Monday, November 20, 2006
A day off, a vacation, a letter to a lost friend
Meanwhile this is what I want to write to HIM: Dear M: I need to know. Are you not getting my emails, or just choosing not to answer them? I have sent four in the last two months - none of which you've answered. If you've decided not to be in communication with me anymore, just say that much, and I will leave you alone. Of course I'd want to know why, but an explanation is not required - I can imagine enough reasons. But if you still consider me a friend, someone you care about, then I need for you to answer my emails, if only with a single sentence - "Hi J--, I'm really busy these days but it's nice to hear from you" would be a lot better than total silence.

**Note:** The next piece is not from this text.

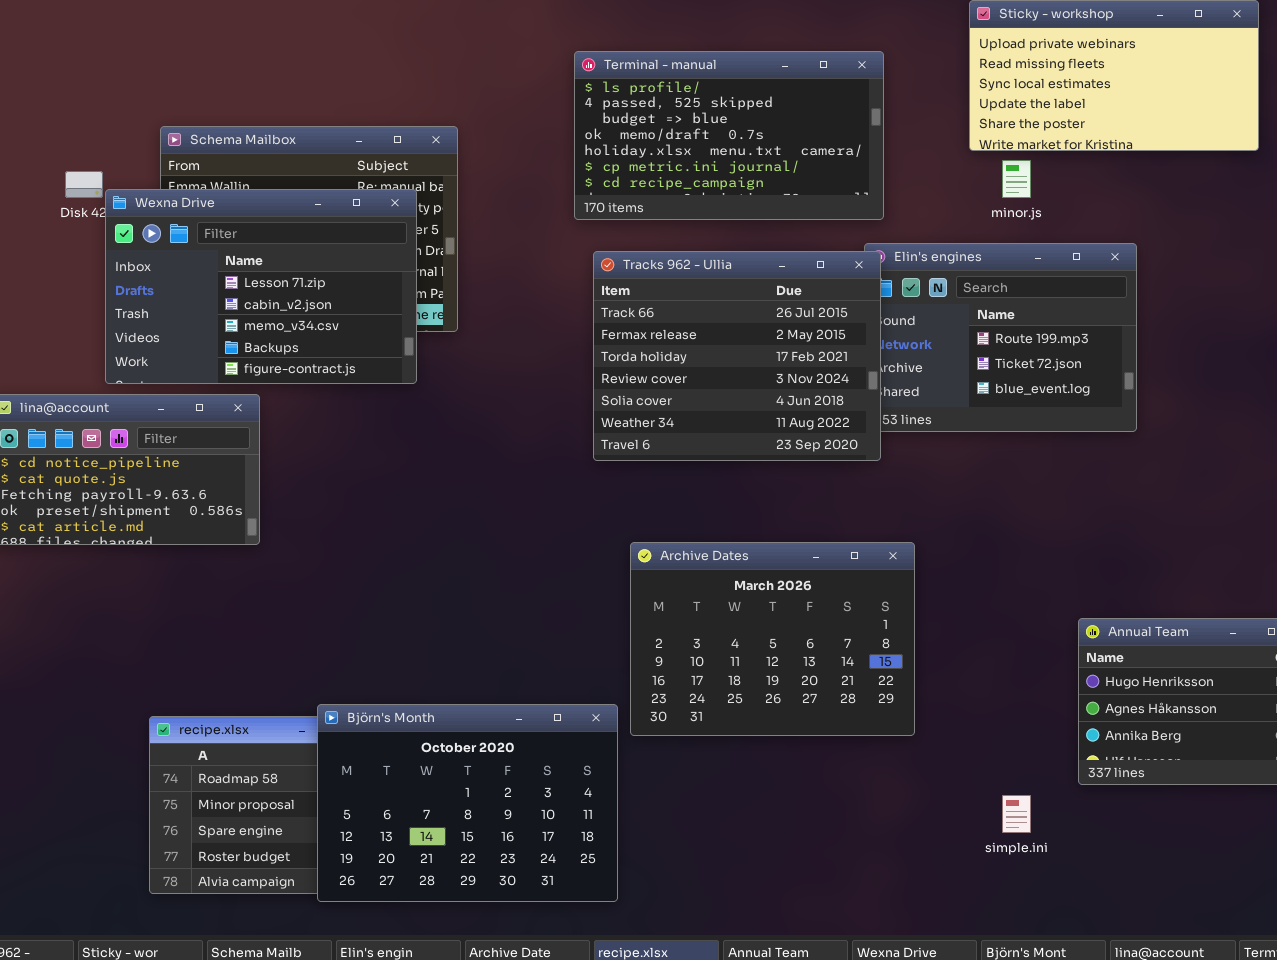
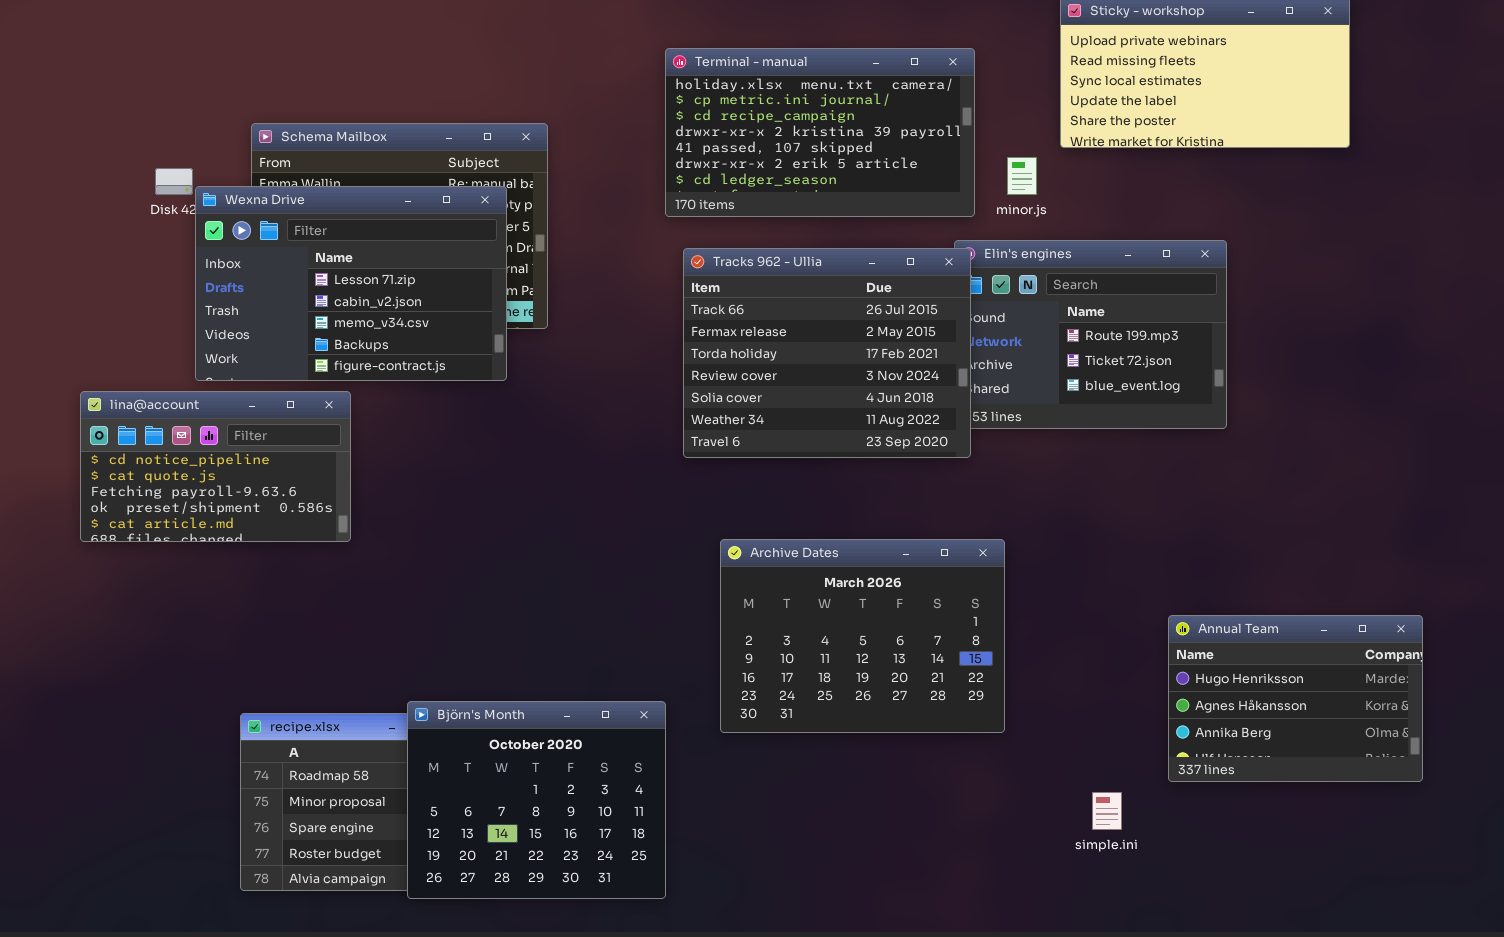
Terminal - manual: [574,51,884,220] -> [665,48,975,217], scrolled down 4 rows
minor.js: [1002,160,1031,198] -> [1007,157,1037,195], moved
Björn's Month: [317,704,618,902] -> [407,701,666,899], resized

If you can't do this, for whatever reason, then I will stop corresponding with you - it's too painful to send a letter out into the air and not get anything back. It takes a little bite out of my soul every time.
If on the other hand you are just not receiving them - if you didn't get my birthday greeting, and my "wave across the ocean" and my good wishes for your concert - then perhaps I must find a new way of communicating. I hear passenger pigeons might be making a comeback.
Yours, J ---
I suppose this looks absurd -- anyone reading it would say, this is so clear, just stop writing, forget about him. But they have no idea what I had, what I lost, what it meant to me. It's hard to stop - they don't make rehab hospitals for what I'm addicted to.
Sunday, November 19, 2006
What I wrote today
I hate you
What else can I say? I sent you a birthday greeting on Friday. You read it on Saturday. Now it's Sunday - afternoon, evening there - I know you are celebrating your birthday, probably with HER, probably sleeping with her, but how hard is it to take a moment to say " thank you." How hard? A month ago, and a month before that, when I wrote you thoughtful notes, why couldn't you respond? What are you telling me? Shut up? I don't care? I don't have time for you? Whatever it is, by telling me this way instead of directly, it makes me hate your lazy, passive/agressive, selfish ass. Because it's your birthday I've been thinking more about you lately - and because this time last year, Thanksgiving, was in so many ways the beginning of the end. It was when I obsessively looked for you online and via email the entire time I was gone. It was when you went away with her and left me alone. It was when I realized that, even with a trip to see you planned, the fun was over. Maybe once these milestones pass, I can move on a little. I hope so. Are you trying to make that easier for me? If so, thank you, but I still hate you.Yes, I wrote that, but I feel like I need to say more. Or say it again, over and over and over. I loved you with an intensity, a crazy unrestrained passion, divorced from all reality. I was completely obsessed, I stalked you, I thought about you every minute. When I had sex with my husband, I thought aobut you. While I was driving my kids to school, I thought about you. When I was staring at my computer at work, I thought about you. I waited for you to email or IM me - I lived for those moments, was high for days afterwards. That was a year ago. What is left, now? What do I feel, now? I'm better, healing, focusing on other things. But on days like this, god I still miss you so much and I'm so angry/sad/resentful/regretful that you do not think of me.